Countering these positive trends were some negative ones:

  1. Many falsely believed that vaccinations protected them fully when the truth is that 95% protection is extremely good but not perfect.  The vaccine made an 80yrs old male 10-20 times less likely to die – about the same vulnerability as an unvaccinated 60yrs old female with 1.5% mortality.  More people letting down their guards may have contributed to keeping death rates high
  2. The new delta variant may be more lethal than the original.  It is known to be 2.3 times as contagious but most scientists believe that it is not any more lethal though no one really knows yet.  
  3. Easing or removal of many mitigation measures such as masking indoors in mid-May by the CDC which mostly impacted infection rates but may have increased viral loads transmitted as well 

The lack of an improvement in CFR is extremely disappointing and troublesome. In the UK where there were more mitigation measures in place to protect the unvaccinated and slow the spread, a significant portion of the infections were breakthrough cases with lower fatality rates helping to bring their overall CFR down.  With the removal of nearly all mitigation measures on 7/19/21 more of the UK infection pool will be the unvaccinated (plus vaccinated but immunocompromised) who will suffer higher fatality rates worsening overall CFR for the UK. 

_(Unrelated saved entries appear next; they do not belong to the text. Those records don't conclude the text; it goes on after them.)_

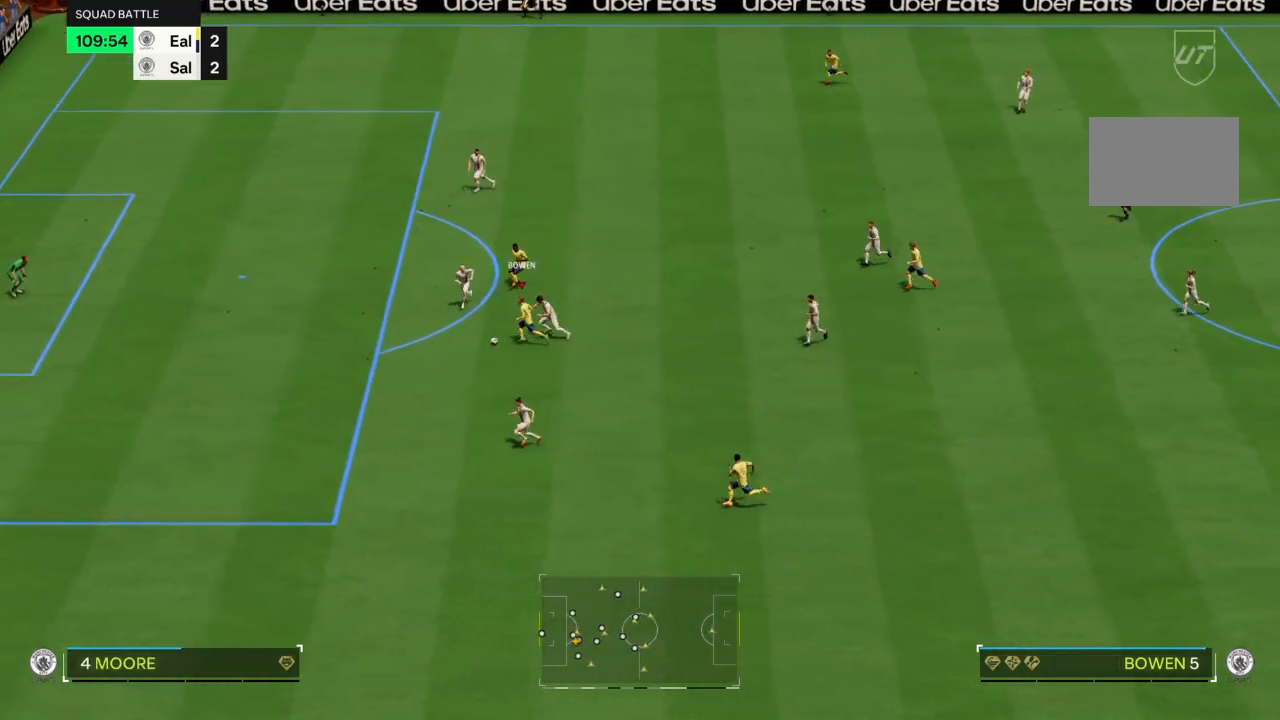
{"buttons": ["R2"], "left_stick": "left", "right_stick": "center", "events": []}
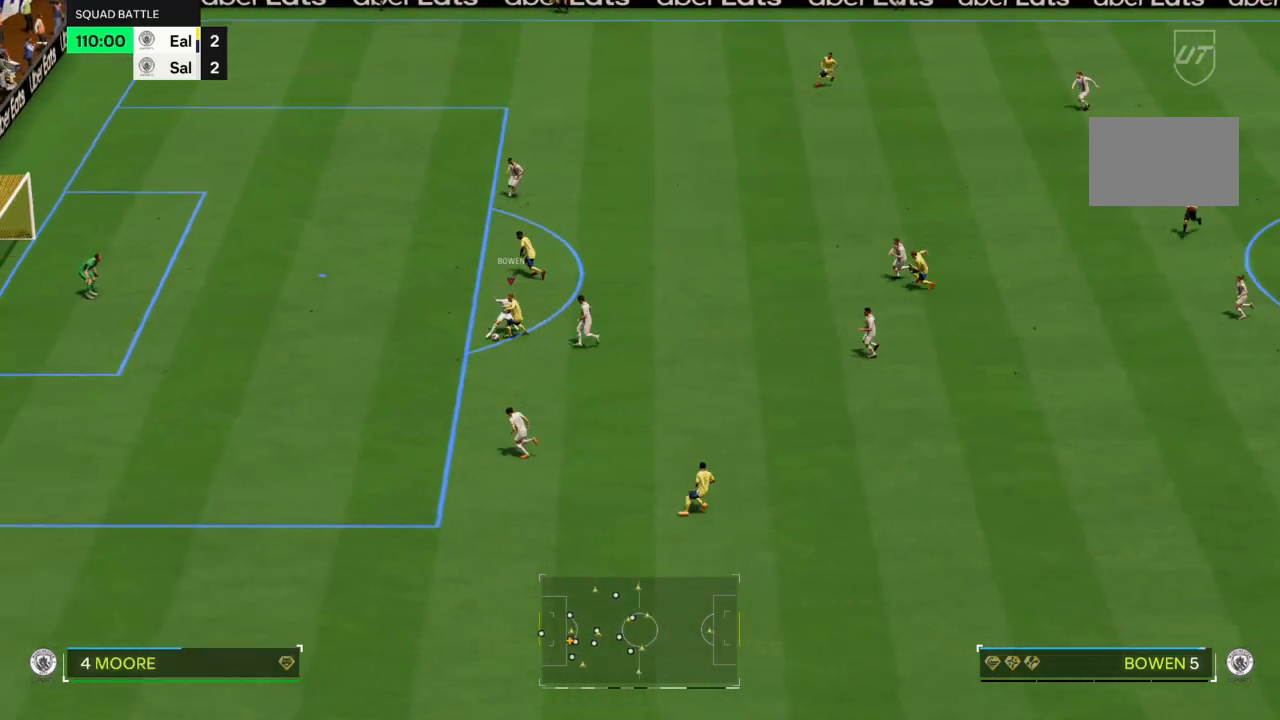
{"buttons": ["R2"], "left_stick": "left", "right_stick": "center", "events": []}
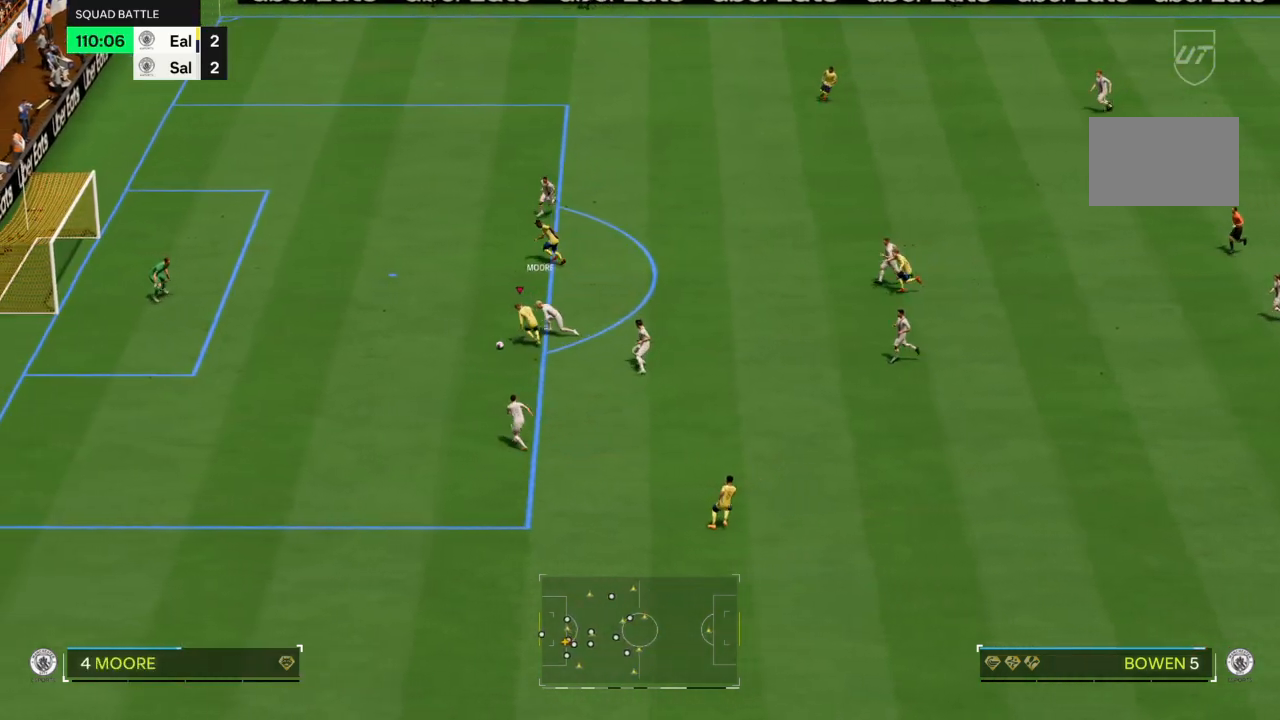
{"buttons": [], "left_stick": "up-right", "right_stick": "center", "events": [[234, "R2", "up"], [234, "left_stick", "up-right"], [267, "R1", "down"], [301, "CIRCLE", "down"], [468, "CIRCLE", "up"], [468, "R1", "up"]]}
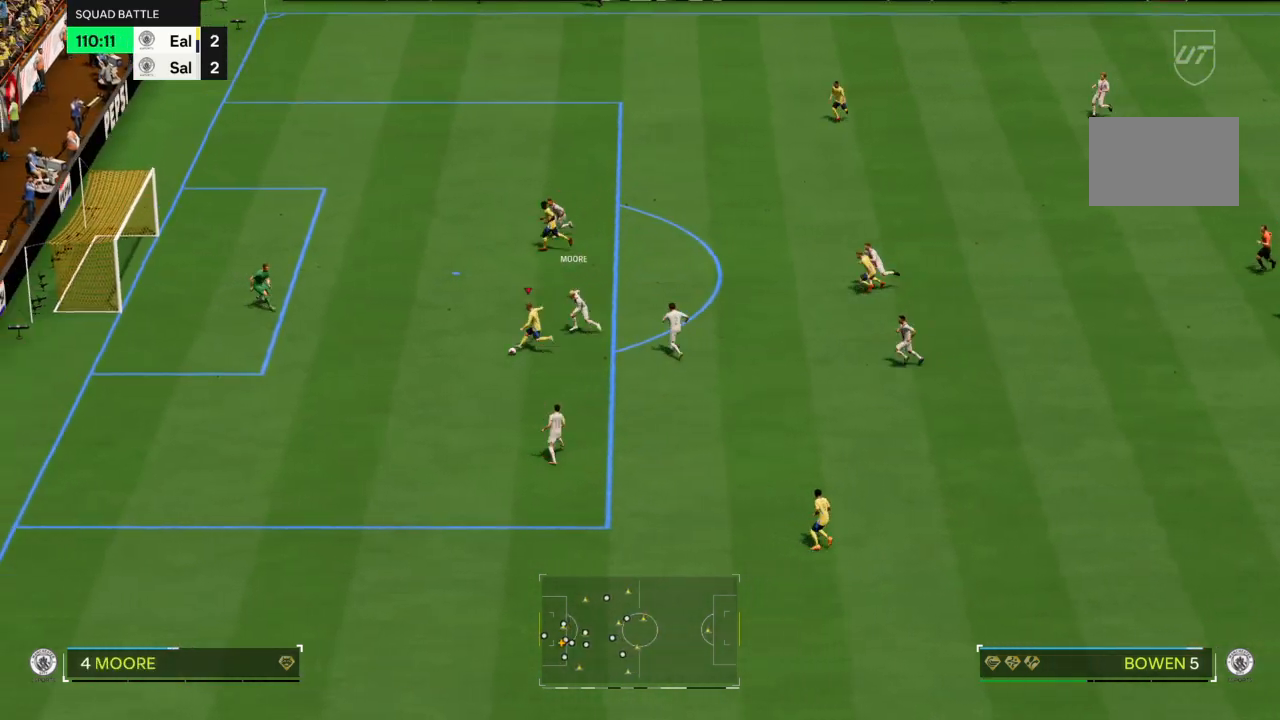
{"buttons": [], "left_stick": "up-right", "right_stick": "center", "events": []}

In the USA, most states removed their mitigation measures this spring so the infection pool remained dominated by the unvaccinated and the CFR has remained high.  We are forecasting that 8,000 Americans will die over the next 4 weeks due to cases and hospitalizations already in the queue.  About 400 of these will be “breakthrough” deaths of fully vaccinated people.  We are forecasting a modest improvement in the USA CFR to 1.5% as masking is reintroduced.  Nevertheless, this fifth wave could be nearly as deadly as the previous two and kill tens of thousands of Americans unnecessarily.